(Stored data)
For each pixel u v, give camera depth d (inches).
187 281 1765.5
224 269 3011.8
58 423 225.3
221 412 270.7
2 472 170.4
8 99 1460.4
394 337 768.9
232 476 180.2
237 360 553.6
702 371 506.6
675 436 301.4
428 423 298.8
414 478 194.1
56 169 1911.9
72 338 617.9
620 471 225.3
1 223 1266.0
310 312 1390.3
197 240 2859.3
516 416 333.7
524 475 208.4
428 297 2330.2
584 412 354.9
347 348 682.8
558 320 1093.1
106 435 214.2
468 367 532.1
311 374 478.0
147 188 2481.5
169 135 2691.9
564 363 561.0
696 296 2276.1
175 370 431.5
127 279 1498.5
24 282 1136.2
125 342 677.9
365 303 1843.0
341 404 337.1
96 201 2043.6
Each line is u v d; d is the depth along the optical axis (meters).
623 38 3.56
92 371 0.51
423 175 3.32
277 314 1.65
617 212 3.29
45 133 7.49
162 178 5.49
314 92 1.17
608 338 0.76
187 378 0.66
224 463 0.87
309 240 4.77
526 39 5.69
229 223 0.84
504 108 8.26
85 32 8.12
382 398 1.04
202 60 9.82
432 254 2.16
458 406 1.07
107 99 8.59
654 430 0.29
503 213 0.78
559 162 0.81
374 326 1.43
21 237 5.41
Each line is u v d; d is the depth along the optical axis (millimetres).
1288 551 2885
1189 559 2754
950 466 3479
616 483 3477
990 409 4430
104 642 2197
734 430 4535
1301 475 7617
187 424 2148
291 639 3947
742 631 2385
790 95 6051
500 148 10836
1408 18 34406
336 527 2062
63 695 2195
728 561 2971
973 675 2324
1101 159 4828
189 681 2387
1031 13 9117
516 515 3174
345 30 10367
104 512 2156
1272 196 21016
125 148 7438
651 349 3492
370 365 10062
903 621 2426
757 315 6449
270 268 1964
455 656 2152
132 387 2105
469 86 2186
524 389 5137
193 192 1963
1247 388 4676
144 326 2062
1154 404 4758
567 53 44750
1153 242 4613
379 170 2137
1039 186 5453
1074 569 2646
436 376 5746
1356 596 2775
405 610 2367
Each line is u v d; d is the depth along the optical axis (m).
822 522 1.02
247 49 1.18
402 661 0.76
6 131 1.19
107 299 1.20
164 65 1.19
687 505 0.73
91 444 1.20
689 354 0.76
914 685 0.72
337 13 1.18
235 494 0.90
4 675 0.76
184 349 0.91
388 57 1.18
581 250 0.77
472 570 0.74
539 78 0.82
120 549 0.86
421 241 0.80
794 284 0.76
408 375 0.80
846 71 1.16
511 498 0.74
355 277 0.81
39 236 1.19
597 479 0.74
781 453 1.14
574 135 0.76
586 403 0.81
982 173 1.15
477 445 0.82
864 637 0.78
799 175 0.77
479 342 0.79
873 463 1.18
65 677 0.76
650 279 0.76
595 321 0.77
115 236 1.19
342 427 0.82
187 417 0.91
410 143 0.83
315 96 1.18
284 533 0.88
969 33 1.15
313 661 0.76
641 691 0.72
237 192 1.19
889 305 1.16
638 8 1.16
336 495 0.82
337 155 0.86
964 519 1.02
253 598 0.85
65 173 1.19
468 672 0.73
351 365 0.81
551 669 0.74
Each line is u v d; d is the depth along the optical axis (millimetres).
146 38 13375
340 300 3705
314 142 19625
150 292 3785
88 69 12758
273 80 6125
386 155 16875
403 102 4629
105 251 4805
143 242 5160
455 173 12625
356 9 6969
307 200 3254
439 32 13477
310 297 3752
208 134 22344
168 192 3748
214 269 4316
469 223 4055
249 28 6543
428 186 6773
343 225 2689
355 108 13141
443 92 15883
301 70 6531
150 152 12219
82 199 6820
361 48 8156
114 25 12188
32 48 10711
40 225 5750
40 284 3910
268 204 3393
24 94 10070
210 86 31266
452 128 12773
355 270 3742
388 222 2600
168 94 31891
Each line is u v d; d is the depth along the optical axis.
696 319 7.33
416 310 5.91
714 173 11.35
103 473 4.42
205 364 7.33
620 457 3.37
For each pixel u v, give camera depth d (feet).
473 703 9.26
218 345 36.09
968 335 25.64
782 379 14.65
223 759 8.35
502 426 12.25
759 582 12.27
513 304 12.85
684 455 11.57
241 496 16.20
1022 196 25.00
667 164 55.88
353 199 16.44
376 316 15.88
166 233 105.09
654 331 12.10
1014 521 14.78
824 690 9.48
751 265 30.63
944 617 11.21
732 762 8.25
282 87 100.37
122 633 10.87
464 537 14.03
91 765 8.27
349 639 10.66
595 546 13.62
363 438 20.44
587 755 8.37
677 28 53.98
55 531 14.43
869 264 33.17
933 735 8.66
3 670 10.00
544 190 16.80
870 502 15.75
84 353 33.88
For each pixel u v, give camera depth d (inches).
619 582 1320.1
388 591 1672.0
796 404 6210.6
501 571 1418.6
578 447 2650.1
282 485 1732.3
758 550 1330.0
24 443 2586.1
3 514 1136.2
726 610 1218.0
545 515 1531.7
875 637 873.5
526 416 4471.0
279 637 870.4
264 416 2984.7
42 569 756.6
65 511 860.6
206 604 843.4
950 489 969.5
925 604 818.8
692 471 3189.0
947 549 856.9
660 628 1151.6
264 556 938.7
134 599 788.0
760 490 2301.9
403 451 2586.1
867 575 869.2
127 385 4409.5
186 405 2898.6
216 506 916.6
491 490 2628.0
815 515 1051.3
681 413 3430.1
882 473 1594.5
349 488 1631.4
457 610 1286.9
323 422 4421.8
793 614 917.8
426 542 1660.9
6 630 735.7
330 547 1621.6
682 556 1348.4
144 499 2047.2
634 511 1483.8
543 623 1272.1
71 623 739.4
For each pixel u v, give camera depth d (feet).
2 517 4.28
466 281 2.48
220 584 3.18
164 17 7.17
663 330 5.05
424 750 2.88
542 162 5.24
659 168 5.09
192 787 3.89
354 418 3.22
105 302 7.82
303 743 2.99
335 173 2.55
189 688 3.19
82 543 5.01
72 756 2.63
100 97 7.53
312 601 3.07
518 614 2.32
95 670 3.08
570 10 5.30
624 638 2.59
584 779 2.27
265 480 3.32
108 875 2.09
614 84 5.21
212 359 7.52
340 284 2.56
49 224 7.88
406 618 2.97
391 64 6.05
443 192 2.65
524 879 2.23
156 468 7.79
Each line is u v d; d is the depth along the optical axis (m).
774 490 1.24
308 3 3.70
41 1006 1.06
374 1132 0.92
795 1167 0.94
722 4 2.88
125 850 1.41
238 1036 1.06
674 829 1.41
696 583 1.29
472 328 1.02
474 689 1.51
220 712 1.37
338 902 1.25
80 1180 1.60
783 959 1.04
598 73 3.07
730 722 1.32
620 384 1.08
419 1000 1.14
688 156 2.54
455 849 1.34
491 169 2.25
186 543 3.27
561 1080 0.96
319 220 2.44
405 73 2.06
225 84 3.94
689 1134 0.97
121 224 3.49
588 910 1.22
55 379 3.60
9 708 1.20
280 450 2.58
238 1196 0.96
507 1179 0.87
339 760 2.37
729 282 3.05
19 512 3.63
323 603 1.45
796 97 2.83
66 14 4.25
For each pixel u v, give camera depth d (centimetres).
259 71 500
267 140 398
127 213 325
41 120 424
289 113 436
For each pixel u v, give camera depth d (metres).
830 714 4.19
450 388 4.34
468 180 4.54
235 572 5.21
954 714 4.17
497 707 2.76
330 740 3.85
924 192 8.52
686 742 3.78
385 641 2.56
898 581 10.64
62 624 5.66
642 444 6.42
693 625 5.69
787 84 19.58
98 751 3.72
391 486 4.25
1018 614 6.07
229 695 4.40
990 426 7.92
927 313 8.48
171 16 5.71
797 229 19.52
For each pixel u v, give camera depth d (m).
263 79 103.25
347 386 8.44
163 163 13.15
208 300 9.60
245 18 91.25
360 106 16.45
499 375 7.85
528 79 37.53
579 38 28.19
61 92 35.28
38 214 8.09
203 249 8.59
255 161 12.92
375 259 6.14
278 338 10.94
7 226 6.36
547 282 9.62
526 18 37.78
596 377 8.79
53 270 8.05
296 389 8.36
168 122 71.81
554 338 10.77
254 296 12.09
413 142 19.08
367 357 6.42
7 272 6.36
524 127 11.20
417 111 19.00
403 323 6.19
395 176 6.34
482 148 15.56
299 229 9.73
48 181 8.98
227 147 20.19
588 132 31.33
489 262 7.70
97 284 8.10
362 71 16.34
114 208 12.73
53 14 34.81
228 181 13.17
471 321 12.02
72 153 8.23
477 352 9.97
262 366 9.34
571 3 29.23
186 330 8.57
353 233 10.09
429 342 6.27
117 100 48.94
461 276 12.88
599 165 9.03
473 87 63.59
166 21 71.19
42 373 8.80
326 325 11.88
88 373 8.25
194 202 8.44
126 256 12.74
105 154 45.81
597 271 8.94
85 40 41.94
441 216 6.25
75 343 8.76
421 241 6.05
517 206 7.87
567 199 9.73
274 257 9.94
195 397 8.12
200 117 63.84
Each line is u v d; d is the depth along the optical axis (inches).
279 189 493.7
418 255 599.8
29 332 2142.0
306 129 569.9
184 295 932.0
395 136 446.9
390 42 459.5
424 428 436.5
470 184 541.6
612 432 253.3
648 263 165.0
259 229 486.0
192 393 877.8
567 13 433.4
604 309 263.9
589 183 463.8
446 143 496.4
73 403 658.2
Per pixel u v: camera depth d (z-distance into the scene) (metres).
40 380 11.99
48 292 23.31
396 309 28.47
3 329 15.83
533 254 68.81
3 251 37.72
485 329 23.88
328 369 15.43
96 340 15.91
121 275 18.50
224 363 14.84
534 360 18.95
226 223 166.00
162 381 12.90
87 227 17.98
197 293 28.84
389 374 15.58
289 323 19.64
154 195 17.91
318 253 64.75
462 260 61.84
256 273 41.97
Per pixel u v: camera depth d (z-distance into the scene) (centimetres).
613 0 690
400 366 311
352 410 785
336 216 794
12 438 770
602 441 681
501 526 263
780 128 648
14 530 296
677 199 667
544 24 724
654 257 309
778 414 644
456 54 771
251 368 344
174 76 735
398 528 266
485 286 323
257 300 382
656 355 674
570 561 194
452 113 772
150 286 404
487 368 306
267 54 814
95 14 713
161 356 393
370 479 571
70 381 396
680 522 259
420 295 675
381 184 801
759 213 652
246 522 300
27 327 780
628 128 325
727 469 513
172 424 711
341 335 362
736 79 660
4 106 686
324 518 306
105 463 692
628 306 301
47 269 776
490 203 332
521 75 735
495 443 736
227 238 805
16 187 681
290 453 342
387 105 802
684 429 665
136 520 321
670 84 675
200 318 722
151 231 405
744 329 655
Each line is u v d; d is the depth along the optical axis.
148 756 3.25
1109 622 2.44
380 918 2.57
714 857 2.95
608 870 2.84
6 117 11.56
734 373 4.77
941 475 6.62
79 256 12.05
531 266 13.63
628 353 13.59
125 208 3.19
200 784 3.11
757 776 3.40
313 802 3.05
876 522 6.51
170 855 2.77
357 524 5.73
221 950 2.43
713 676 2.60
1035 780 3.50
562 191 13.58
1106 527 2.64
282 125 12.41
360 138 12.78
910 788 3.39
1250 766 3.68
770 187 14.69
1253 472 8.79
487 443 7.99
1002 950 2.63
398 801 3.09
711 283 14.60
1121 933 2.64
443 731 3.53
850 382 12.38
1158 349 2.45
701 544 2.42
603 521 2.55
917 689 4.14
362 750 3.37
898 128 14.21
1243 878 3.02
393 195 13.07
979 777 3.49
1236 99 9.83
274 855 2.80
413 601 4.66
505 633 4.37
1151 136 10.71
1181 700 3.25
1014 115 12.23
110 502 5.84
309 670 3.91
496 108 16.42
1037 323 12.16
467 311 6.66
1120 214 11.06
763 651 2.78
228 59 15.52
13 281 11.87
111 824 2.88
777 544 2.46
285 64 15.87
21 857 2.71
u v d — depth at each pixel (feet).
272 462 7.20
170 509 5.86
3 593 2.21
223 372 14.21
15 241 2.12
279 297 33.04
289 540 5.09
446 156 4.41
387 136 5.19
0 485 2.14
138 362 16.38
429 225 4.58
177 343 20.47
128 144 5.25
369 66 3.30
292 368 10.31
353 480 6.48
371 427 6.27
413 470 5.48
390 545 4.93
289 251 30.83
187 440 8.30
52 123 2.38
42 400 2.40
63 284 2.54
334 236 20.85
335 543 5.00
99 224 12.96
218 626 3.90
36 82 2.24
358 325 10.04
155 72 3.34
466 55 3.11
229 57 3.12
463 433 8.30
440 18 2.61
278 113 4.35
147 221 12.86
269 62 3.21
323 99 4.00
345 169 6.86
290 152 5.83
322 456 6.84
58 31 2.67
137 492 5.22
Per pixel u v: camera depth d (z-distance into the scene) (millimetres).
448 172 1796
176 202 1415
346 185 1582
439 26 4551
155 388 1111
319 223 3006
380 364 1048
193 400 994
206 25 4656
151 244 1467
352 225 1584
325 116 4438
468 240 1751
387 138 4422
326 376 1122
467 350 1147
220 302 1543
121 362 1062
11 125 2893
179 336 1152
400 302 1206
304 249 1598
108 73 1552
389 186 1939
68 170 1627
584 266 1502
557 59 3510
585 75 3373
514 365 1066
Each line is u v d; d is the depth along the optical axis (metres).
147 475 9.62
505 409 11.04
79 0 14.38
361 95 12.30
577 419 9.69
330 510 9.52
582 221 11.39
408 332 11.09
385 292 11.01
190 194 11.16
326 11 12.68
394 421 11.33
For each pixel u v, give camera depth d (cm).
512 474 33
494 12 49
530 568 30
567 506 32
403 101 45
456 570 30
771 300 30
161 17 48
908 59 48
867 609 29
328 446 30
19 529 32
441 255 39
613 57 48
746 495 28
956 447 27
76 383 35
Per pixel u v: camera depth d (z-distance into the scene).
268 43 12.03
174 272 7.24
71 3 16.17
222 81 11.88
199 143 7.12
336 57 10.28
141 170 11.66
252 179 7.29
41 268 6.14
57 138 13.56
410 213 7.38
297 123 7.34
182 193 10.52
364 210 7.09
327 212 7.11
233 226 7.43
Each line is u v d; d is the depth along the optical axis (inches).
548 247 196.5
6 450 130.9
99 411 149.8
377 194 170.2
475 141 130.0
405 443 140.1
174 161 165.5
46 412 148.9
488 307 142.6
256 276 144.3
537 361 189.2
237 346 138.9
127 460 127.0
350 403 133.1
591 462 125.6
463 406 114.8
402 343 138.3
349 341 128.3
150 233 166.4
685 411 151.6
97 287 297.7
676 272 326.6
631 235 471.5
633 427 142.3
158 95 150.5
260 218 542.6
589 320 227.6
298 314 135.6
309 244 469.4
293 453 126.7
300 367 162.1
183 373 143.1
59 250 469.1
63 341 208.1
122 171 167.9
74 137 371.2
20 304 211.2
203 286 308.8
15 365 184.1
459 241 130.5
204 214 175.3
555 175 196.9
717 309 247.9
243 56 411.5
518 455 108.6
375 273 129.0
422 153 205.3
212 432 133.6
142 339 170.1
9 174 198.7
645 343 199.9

### TASK BRIEF
Answer with one number only, the count of lines in the entries above that hold the string "centimetres".

### ANSWER AREA
2